At the continuing noises of his panic and distress, Mahalia glanced up from her workspace on the oth
er side of the room. She was finishing a new mosaic today: a table-top made up of found objects: memento mori love tokens, crinoid fossil stems, marbles, broken teacups—all items that had emerged inexplicably from the region of my kneecaps. It was close, intensive work, and she tended to focus on her projects to the exclusion of all else, but for Corazón’s sake, she deserted it immediately and came to investigate the new wrongness in the room.
I had thrown my arms around Corazón.

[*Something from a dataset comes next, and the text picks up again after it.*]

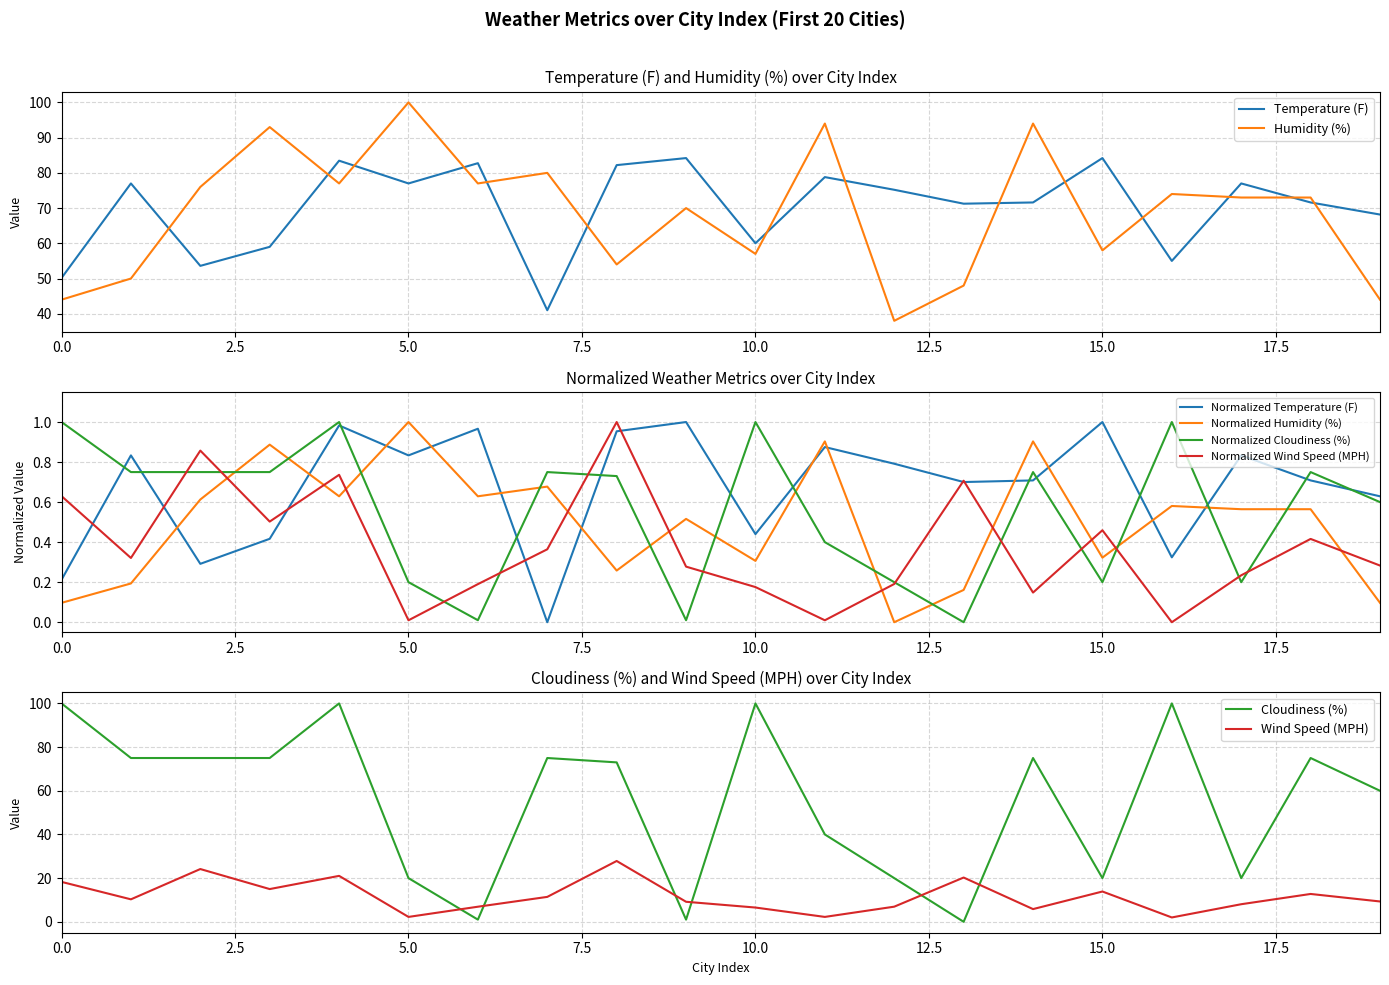

Where is Wind Speed (MPH) nearest to the value 0?

16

He was shaking, spilling splotches of anxious ink and flakes of shadow everywhere like scattered ants. “What’s wrong?” I begged him. “What is it?” But even as I spoke, I glanced out the window again, trying to see the thing in the moat.
“Don’t look, Luz! Please.” His face was buried in my shoulder, sunk puddle-deep, as if he wanted to dive into me completely. His hands splashed into my waist like striped bass at sundown.
Mahalia enfolded us both in her large golden arms, wrapping us in bands of sentient sunlight. “Gently,” she murmured. “Gently.”
“It’s the strangest thing.” I craned for another glimpse as Corazón clung to me tightly. “At first, the shape of it beneath the moat was barely visible. But it keeps getting bigger.”
“Not bigger,” Mahalia told me sadly. “Just closer. I’ve seen this before.” She pressed a kiss to Corazón’s forehead, leaving a brand of golden lip-marks upon his lustrous blackness. “So has he.” She sighed. “It happens from time to time. It’s always so disheartening—and after all our work! After all this… happiness.” She sighed a second time. “Last time, I didn’t have the heart to try again. That’s why I fled to the riverbank. To dry up. To forget. And I did—I forgot why I fled in the first place. Because this, this,” she squeezed us both harder, like an angry Corn Queen or a cloud of swarming bees, “is unbearable.”
“But what,” I asked, “is this?”
Corazón at last emerged from the shallows of my shoulder, the woeful quartz of his eyes like heartbroken stars.